_Aim of the task_
Transcribe the entries in full, keeping each word as it is.

_Records for processing_
════
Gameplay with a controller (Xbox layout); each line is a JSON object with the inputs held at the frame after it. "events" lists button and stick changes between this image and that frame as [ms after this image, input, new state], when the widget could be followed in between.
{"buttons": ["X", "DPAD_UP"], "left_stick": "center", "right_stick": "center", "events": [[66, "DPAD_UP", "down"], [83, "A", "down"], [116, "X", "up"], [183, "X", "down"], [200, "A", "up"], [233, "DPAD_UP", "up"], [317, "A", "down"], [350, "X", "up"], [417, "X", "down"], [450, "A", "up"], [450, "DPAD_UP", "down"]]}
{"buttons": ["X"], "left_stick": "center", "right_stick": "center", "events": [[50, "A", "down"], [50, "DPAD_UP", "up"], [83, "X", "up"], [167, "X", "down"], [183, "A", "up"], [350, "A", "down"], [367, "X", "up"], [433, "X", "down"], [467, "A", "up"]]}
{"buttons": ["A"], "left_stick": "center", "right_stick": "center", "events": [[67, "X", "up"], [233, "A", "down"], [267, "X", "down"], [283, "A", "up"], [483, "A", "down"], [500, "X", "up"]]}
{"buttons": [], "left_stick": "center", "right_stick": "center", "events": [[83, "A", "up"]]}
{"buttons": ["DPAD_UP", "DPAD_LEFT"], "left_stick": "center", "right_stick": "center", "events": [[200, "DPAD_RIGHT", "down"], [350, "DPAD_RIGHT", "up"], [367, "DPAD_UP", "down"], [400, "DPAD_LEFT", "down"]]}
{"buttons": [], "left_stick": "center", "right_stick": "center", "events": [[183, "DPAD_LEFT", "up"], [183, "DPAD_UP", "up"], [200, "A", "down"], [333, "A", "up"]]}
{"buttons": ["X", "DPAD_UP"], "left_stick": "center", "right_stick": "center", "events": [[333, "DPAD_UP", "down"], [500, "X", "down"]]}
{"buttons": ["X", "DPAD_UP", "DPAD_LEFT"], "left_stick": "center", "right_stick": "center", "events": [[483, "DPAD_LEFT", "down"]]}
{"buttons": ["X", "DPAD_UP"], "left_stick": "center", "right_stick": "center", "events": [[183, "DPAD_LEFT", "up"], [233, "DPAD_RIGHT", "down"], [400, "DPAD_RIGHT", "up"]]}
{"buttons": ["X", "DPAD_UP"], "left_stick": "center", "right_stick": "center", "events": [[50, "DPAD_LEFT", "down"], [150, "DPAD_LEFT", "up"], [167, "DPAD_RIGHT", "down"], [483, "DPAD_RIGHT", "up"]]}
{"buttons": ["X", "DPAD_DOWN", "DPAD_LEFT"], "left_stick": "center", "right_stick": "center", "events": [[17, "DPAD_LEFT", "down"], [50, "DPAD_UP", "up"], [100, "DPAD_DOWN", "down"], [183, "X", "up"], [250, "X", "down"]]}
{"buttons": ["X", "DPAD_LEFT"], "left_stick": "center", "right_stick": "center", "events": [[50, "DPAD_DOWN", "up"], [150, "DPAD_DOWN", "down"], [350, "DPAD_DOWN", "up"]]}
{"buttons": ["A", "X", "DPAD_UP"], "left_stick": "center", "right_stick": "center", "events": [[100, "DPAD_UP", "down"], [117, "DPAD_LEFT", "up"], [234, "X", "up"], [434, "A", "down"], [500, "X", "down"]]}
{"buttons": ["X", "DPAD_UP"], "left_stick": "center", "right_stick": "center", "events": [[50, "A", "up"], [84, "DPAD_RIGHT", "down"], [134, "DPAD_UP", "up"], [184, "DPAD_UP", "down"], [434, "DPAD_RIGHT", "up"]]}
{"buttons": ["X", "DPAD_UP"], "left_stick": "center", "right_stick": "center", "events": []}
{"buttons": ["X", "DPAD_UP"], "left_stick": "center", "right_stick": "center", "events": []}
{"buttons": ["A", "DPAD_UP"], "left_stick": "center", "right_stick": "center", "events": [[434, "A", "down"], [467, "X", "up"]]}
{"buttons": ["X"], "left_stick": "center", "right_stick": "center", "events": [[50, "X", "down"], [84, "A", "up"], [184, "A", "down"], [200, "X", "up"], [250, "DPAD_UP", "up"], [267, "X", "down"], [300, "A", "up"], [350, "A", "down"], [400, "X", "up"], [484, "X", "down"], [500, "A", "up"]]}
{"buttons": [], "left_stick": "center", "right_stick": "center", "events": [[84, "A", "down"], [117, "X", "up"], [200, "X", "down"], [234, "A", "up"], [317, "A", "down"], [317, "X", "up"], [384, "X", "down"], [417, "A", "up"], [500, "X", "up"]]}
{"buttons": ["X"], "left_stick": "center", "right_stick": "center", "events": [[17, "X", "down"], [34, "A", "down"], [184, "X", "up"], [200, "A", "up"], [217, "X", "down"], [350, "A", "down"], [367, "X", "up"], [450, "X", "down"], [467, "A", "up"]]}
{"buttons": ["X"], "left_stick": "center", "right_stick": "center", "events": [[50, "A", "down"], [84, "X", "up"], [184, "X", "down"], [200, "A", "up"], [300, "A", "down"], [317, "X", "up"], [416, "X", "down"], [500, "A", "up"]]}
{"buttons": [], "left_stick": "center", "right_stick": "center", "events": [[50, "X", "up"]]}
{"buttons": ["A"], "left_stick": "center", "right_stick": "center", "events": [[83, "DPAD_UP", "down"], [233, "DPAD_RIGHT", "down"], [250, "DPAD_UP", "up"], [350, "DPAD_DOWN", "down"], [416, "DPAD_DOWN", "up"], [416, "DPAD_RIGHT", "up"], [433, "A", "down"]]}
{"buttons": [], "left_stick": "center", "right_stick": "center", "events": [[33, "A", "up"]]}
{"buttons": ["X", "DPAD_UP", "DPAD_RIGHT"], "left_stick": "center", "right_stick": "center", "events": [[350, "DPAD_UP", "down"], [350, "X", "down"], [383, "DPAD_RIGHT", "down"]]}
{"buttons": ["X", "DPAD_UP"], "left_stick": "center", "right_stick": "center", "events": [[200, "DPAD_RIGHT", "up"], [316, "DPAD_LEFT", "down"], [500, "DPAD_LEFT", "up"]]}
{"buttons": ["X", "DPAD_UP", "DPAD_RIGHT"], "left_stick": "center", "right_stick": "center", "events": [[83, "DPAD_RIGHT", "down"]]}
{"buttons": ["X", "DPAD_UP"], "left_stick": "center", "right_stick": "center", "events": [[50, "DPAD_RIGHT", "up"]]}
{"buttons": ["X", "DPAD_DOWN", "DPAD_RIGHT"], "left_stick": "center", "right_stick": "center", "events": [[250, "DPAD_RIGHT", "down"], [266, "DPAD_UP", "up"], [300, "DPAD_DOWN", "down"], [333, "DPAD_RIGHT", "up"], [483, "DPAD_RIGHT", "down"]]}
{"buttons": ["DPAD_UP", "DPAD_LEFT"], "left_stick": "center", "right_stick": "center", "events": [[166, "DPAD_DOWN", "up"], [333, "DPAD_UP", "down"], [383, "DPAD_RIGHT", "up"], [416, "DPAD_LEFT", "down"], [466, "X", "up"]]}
════
_Output below_
Gameplay with a controller (Xbox layout); each line is a JSON object with the inputs held at the frame after it. "events" lists button and stick changes between this image and that frame as [ms after this image, input, new state], when the widget could be followed in between.
{"buttons": ["X", "DPAD_UP"], "left_stick": "center", "right_stick": "center", "events": [[66, "DPAD_UP", "down"], [83, "A", "down"], [116, "X", "up"], [183, "X", "down"], [200, "A", "up"], [233, "DPAD_UP", "up"], [317, "A", "down"], [350, "X", "up"], [417, "X", "down"], [450, "A", "up"], [450, "DPAD_UP", "down"]]}
{"buttons": ["X"], "left_stick": "center", "right_stick": "center", "events": [[50, "A", "down"], [50, "DPAD_UP", "up"], [83, "X", "up"], [167, "X", "down"], [183, "A", "up"], [350, "A", "down"], [367, "X", "up"], [433, "X", "down"], [467, "A", "up"]]}
{"buttons": ["A"], "left_stick": "center", "right_stick": "center", "events": [[67, "X", "up"], [233, "A", "down"], [267, "X", "down"], [283, "A", "up"], [483, "A", "down"], [500, "X", "up"]]}
{"buttons": [], "left_stick": "center", "right_stick": "center", "events": [[83, "A", "up"]]}
{"buttons": ["DPAD_UP", "DPAD_LEFT"], "left_stick": "center", "right_stick": "center", "events": [[200, "DPAD_RIGHT", "down"], [350, "DPAD_RIGHT", "up"], [367, "DPAD_UP", "down"], [400, "DPAD_LEFT", "down"]]}
{"buttons": [], "left_stick": "center", "right_stick": "center", "events": [[183, "DPAD_LEFT", "up"], [183, "DPAD_UP", "up"], [200, "A", "down"], [333, "A", "up"]]}
{"buttons": ["X", "DPAD_UP"], "left_stick": "center", "right_stick": "center", "events": [[333, "DPAD_UP", "down"], [500, "X", "down"]]}
{"buttons": ["X", "DPAD_UP", "DPAD_LEFT"], "left_stick": "center", "right_stick": "center", "events": [[483, "DPAD_LEFT", "down"]]}
{"buttons": ["X", "DPAD_UP"], "left_stick": "center", "right_stick": "center", "events": [[183, "DPAD_LEFT", "up"], [233, "DPAD_RIGHT", "down"], [400, "DPAD_RIGHT", "up"]]}
{"buttons": ["X", "DPAD_UP"], "left_stick": "center", "right_stick": "center", "events": [[50, "DPAD_LEFT", "down"], [150, "DPAD_LEFT", "up"], [167, "DPAD_RIGHT", "down"], [483, "DPAD_RIGHT", "up"]]}
{"buttons": ["X", "DPAD_DOWN", "DPAD_LEFT"], "left_stick": "center", "right_stick": "center", "events": [[17, "DPAD_LEFT", "down"], [50, "DPAD_UP", "up"], [100, "DPAD_DOWN", "down"], [183, "X", "up"], [250, "X", "down"]]}
{"buttons": ["X", "DPAD_LEFT"], "left_stick": "center", "right_stick": "center", "events": [[50, "DPAD_DOWN", "up"], [150, "DPAD_DOWN", "down"], [350, "DPAD_DOWN", "up"]]}
{"buttons": ["A", "X", "DPAD_UP"], "left_stick": "center", "right_stick": "center", "events": [[100, "DPAD_UP", "down"], [117, "DPAD_LEFT", "up"], [234, "X", "up"], [434, "A", "down"], [500, "X", "down"]]}
{"buttons": ["X", "DPAD_UP"], "left_stick": "center", "right_stick": "center", "events": [[50, "A", "up"], [84, "DPAD_RIGHT", "down"], [134, "DPAD_UP", "up"], [184, "DPAD_UP", "down"], [434, "DPAD_RIGHT", "up"]]}
{"buttons": ["X", "DPAD_UP"], "left_stick": "center", "right_stick": "center", "events": []}
{"buttons": ["X", "DPAD_UP"], "left_stick": "center", "right_stick": "center", "events": []}
{"buttons": ["A", "DPAD_UP"], "left_stick": "center", "right_stick": "center", "events": [[434, "A", "down"], [467, "X", "up"]]}
{"buttons": ["X"], "left_stick": "center", "right_stick": "center", "events": [[50, "X", "down"], [84, "A", "up"], [184, "A", "down"], [200, "X", "up"], [250, "DPAD_UP", "up"], [267, "X", "down"], [300, "A", "up"], [350, "A", "down"], [400, "X", "up"], [484, "X", "down"], [500, "A", "up"]]}
{"buttons": [], "left_stick": "center", "right_stick": "center", "events": [[84, "A", "down"], [117, "X", "up"], [200, "X", "down"], [234, "A", "up"], [317, "A", "down"], [317, "X", "up"], [384, "X", "down"], [417, "A", "up"], [500, "X", "up"]]}
{"buttons": ["X"], "left_stick": "center", "right_stick": "center", "events": [[17, "X", "down"], [34, "A", "down"], [184, "X", "up"], [200, "A", "up"], [217, "X", "down"], [350, "A", "down"], [367, "X", "up"], [450, "X", "down"], [467, "A", "up"]]}
{"buttons": ["X"], "left_stick": "center", "right_stick": "center", "events": [[50, "A", "down"], [84, "X", "up"], [184, "X", "down"], [200, "A", "up"], [300, "A", "down"], [317, "X", "up"], [416, "X", "down"], [500, "A", "up"]]}
{"buttons": [], "left_stick": "center", "right_stick": "center", "events": [[50, "X", "up"]]}
{"buttons": ["A"], "left_stick": "center", "right_stick": "center", "events": [[83, "DPAD_UP", "down"], [233, "DPAD_RIGHT", "down"], [250, "DPAD_UP", "up"], [350, "DPAD_DOWN", "down"], [416, "DPAD_DOWN", "up"], [416, "DPAD_RIGHT", "up"], [433, "A", "down"]]}
{"buttons": [], "left_stick": "center", "right_stick": "center", "events": [[33, "A", "up"]]}
{"buttons": ["X", "DPAD_UP", "DPAD_RIGHT"], "left_stick": "center", "right_stick": "center", "events": [[350, "DPAD_UP", "down"], [350, "X", "down"], [383, "DPAD_RIGHT", "down"]]}
{"buttons": ["X", "DPAD_UP"], "left_stick": "center", "right_stick": "center", "events": [[200, "DPAD_RIGHT", "up"], [316, "DPAD_LEFT", "down"], [500, "DPAD_LEFT", "up"]]}
{"buttons": ["X", "DPAD_UP", "DPAD_RIGHT"], "left_stick": "center", "right_stick": "center", "events": [[83, "DPAD_RIGHT", "down"]]}
{"buttons": ["X", "DPAD_UP"], "left_stick": "center", "right_stick": "center", "events": [[50, "DPAD_RIGHT", "up"]]}
{"buttons": ["X", "DPAD_DOWN", "DPAD_RIGHT"], "left_stick": "center", "right_stick": "center", "events": [[250, "DPAD_RIGHT", "down"], [266, "DPAD_UP", "up"], [300, "DPAD_DOWN", "down"], [333, "DPAD_RIGHT", "up"], [483, "DPAD_RIGHT", "down"]]}
{"buttons": ["DPAD_UP", "DPAD_LEFT"], "left_stick": "center", "right_stick": "center", "events": [[166, "DPAD_DOWN", "up"], [333, "DPAD_UP", "down"], [383, "DPAD_RIGHT", "up"], [416, "DPAD_LEFT", "down"], [466, "X", "up"]]}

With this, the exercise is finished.